More homes should do this!
I propose immediate governmental and charitable efforts so all senior homes can begin and sustain whole-home quarantines through their local COVID-19 surge weeks. I believe this will best protect our seniors, caregivers, and communities from COVID-19. This is an urgent issue. To succeed, whole-home quarantines start best with healthy staff and residents. However, as COVID-19 spreads, opportunities for clean starts diminish. As of 2 April, 19% of Connecticut’s nursing homes already have at least one patient with COVID-19. I have heard comparable percentages of assisted living homes are likewise affected. Many federal, state, and charitable leaders are debating trillions of dollars of economic stimulus and medical response. They should prioritize multiplier effects. The right financial help should not only help our economy – it should go to the frontlines and help defeat COVID-19.
In Connecticut, our COVID-19 surge may happen in the next several weeks. Connecticut has about 150 assisted living homes and 215 nursing homes.
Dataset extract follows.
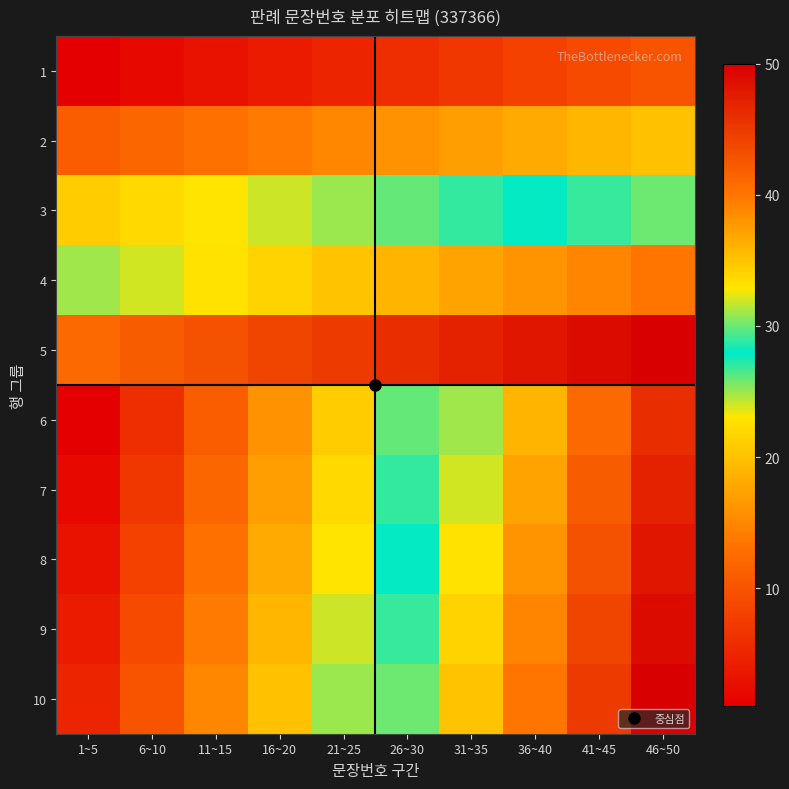

At which category does the chart reach its peak across all series?

46~50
Even if our senior homes cannot enact full quarantines, partial programs will still help them be smaller targets for COVID-19. If each home gets $50,000 in weekly payroll assistance for six weeks, this will cost about $110 million dollars.
This might sound like a lot of money, but the alternative could be far worse. As COVID-19 spreads through our healthcare communities, senior homes may one-by-one succumb and melt down into mini-Chernobyls. Hundreds of seniors will die agonizing deaths, and our frontline caregivers will endure unspeakable horrors. Heroic aides and nurses will help stricken residents, become themselves infected, and then further spread COVID-19. How much would such a catastrophe cost?
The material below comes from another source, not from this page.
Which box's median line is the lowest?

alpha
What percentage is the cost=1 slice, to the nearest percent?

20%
We rightly admire our “Greatest Generation.” Many of our residents served in World War II and Korea. Others are surviving spouses and loves ones of those who served. They defended democracy and bore incredible personal burdens for America’s greater good. Today, we should repay them. . I believe whole-home quarantines will be their best defense. I wish our home to be a worthy and inspiring example, so governments and charitable efforts will help more senior homes do this. In an effort to share the idea, I proposed an opinion article in The Hartford Courant.
“You must never so much think as whether you like it or not, whether it is bearable or not; you must never think of anything except the need, and how to meet it.”